**Task instructions**
The answer must consist of every line from the data that holds "lines".

**Data provided**
===
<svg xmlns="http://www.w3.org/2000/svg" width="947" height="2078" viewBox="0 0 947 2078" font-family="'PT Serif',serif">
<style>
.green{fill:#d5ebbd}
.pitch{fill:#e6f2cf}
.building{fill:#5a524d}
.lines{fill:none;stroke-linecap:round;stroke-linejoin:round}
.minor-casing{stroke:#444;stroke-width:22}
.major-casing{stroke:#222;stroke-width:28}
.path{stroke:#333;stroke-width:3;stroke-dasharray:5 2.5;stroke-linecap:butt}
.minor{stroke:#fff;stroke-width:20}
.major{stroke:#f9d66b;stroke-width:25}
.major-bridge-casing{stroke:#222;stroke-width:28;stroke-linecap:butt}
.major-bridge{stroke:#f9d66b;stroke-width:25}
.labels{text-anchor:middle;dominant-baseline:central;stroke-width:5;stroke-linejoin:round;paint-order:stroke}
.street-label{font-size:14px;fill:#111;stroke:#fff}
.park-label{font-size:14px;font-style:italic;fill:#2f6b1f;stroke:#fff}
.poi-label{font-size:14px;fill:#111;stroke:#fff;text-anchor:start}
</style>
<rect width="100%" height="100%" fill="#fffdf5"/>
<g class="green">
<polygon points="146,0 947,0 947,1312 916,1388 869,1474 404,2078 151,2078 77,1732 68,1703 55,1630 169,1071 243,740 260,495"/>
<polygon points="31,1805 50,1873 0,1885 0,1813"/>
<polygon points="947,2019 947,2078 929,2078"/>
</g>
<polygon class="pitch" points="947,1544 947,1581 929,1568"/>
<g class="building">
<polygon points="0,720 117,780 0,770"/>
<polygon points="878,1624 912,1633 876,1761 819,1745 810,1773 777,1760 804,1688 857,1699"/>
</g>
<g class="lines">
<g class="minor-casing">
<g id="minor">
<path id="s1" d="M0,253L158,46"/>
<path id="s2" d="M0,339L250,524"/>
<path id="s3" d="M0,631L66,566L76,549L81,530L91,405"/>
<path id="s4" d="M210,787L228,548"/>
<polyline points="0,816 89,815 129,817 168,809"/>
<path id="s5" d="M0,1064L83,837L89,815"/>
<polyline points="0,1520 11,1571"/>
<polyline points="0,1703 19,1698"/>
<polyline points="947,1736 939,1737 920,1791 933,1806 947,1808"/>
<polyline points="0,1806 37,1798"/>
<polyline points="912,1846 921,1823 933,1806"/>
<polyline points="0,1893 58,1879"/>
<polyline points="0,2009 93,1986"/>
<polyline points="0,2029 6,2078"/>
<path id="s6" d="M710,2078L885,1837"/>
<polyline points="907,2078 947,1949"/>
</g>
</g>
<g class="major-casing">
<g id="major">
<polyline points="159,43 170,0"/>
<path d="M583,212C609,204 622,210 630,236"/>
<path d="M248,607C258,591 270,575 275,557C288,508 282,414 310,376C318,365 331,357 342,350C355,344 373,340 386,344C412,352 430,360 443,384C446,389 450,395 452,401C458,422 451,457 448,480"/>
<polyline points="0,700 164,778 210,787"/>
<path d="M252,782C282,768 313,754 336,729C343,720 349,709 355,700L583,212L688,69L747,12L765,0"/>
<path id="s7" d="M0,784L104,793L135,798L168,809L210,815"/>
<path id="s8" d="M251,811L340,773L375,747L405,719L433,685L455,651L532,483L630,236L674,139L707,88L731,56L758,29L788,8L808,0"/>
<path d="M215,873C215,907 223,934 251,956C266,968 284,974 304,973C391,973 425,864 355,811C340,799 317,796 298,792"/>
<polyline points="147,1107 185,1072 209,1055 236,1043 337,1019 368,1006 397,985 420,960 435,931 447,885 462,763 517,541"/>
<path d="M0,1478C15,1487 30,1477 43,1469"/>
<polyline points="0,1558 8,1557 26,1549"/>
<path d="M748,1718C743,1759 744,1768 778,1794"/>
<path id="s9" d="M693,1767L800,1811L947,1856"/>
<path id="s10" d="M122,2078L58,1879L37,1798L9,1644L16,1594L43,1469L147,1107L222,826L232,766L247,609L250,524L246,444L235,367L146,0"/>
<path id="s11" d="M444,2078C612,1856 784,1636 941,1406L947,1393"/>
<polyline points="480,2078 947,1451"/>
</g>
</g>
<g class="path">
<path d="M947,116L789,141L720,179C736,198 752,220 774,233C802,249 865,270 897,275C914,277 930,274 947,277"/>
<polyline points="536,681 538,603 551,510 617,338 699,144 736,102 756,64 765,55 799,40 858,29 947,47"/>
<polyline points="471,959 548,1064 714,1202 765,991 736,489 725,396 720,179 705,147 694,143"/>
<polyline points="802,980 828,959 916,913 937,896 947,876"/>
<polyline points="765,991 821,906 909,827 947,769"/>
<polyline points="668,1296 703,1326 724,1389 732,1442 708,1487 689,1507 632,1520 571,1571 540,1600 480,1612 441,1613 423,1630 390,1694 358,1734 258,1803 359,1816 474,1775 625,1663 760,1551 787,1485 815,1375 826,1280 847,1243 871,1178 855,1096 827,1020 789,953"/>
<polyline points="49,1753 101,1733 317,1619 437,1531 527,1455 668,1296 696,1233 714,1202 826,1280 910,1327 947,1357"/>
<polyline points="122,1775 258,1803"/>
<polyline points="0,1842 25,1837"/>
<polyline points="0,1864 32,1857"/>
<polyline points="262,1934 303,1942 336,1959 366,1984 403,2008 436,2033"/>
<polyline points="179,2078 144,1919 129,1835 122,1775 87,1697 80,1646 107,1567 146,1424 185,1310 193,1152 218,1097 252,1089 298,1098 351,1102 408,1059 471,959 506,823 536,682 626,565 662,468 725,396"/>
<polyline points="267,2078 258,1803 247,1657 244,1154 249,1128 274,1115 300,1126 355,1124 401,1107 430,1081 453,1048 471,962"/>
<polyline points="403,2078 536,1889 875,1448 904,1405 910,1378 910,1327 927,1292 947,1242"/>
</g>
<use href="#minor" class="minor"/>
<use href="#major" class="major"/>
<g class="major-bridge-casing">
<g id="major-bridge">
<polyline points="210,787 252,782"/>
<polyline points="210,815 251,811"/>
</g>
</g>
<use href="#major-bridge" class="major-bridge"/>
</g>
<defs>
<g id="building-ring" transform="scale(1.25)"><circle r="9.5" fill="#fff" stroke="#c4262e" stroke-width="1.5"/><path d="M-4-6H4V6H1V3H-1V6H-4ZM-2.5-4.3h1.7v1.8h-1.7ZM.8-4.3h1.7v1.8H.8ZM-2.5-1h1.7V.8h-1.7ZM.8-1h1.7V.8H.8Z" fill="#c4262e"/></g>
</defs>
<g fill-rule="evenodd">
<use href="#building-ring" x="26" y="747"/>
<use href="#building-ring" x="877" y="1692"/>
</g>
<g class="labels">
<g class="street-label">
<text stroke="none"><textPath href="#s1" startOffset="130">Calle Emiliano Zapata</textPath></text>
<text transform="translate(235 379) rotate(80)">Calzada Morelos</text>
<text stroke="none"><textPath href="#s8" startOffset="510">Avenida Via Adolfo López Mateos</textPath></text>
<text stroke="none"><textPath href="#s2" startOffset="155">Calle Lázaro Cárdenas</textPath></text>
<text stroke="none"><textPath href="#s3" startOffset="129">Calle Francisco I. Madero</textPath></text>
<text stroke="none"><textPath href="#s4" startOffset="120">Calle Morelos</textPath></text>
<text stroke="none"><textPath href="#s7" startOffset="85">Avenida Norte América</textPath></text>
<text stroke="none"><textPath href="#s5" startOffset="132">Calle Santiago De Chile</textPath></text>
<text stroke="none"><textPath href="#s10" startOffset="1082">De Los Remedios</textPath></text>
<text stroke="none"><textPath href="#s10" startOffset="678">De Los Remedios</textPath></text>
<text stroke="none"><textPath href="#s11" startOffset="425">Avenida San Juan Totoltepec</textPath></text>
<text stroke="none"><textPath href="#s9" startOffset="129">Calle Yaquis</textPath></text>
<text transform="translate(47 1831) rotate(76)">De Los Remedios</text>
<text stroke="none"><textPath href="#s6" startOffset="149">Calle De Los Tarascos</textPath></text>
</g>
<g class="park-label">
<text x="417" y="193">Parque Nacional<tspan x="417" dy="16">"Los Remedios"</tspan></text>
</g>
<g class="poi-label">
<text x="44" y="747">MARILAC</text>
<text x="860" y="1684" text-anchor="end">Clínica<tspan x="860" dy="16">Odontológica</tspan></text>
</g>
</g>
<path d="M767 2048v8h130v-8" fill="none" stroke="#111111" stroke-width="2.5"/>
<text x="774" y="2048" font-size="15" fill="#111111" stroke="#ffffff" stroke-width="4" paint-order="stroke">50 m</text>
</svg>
===
**Written solution**
.lines{fill:none;stroke-linecap:round;stroke-linejoin:round}
<g class="lines">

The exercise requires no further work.